Researchers at Fox Chase Cancer Center have developed a computer-based method to design disease-fighting antibodies, making it possible to strengthen and improve those known to be effective.
The approach involved building new software that treats discrete pieces of the proteins as a collection of parts that can be adjusted and combined in new ways to design antibodies that more effectively attack infections, cancers, and other foreign bodies in the blood. In vitro experiments showed that newly designed antibodies were 10 to 50 times better than existing antibodies at binding to and eliminating unwanted pathogens.
A paper detailing the method and the results of experiments testing the most promising new antibodies appears in the journal PLOS Computational Biology.
Senior author Roland Dunbrack, Jr., PhD, professor in the Molecular Therapeutics Program at Fox Chase, led the team, which built the antibody design method within the protein modeling computer platform Rosetta.
The new method, already in use by several drug discovery research teams, is called RosettaAntibodyDesign (RAbD).
The RAbD platform expands upon earlier work in which Dunbrack created a database classifying the three-dimensional structures of the complementarity-determining regions (CDRs) of about 300 antibodies – all that were known at the time.
That paper was published in 2011, and the universe of known antibody structures has since grown to about 900.
The RAbD program takes advantage of all of the new structures and will continue to expand as new structures are determined.
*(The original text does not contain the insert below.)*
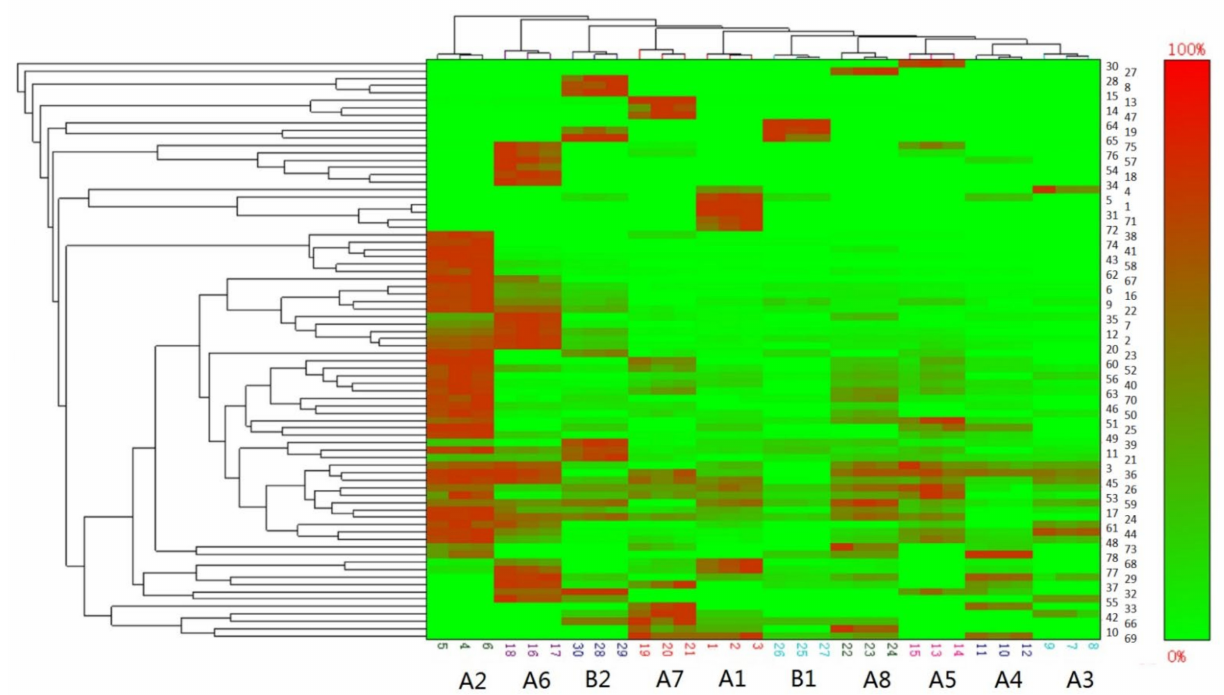
Figure 2. Cluster analysis heat map of volatile components (number on vertical axis correspond to those in Table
“RAbD allows scientists to simulate interactions between antibodies and the antigens they are known to attack, and to swap in individual components to see if they can improve binding or other measures of effectiveness,” Dunbrack said. “Modeling these interactions on a computer before creating antibodies for bench experiments will make research quicker, less expensive, and more likely to produce better antibodies.”
The new program will greatly accelerate research on new drugs to treat cancer, HIV/AIDS, influenza, and many other diseases and infections.
Currently, more than 75 antibody-based drugs are FDA-approved, and many clinical trials are underway.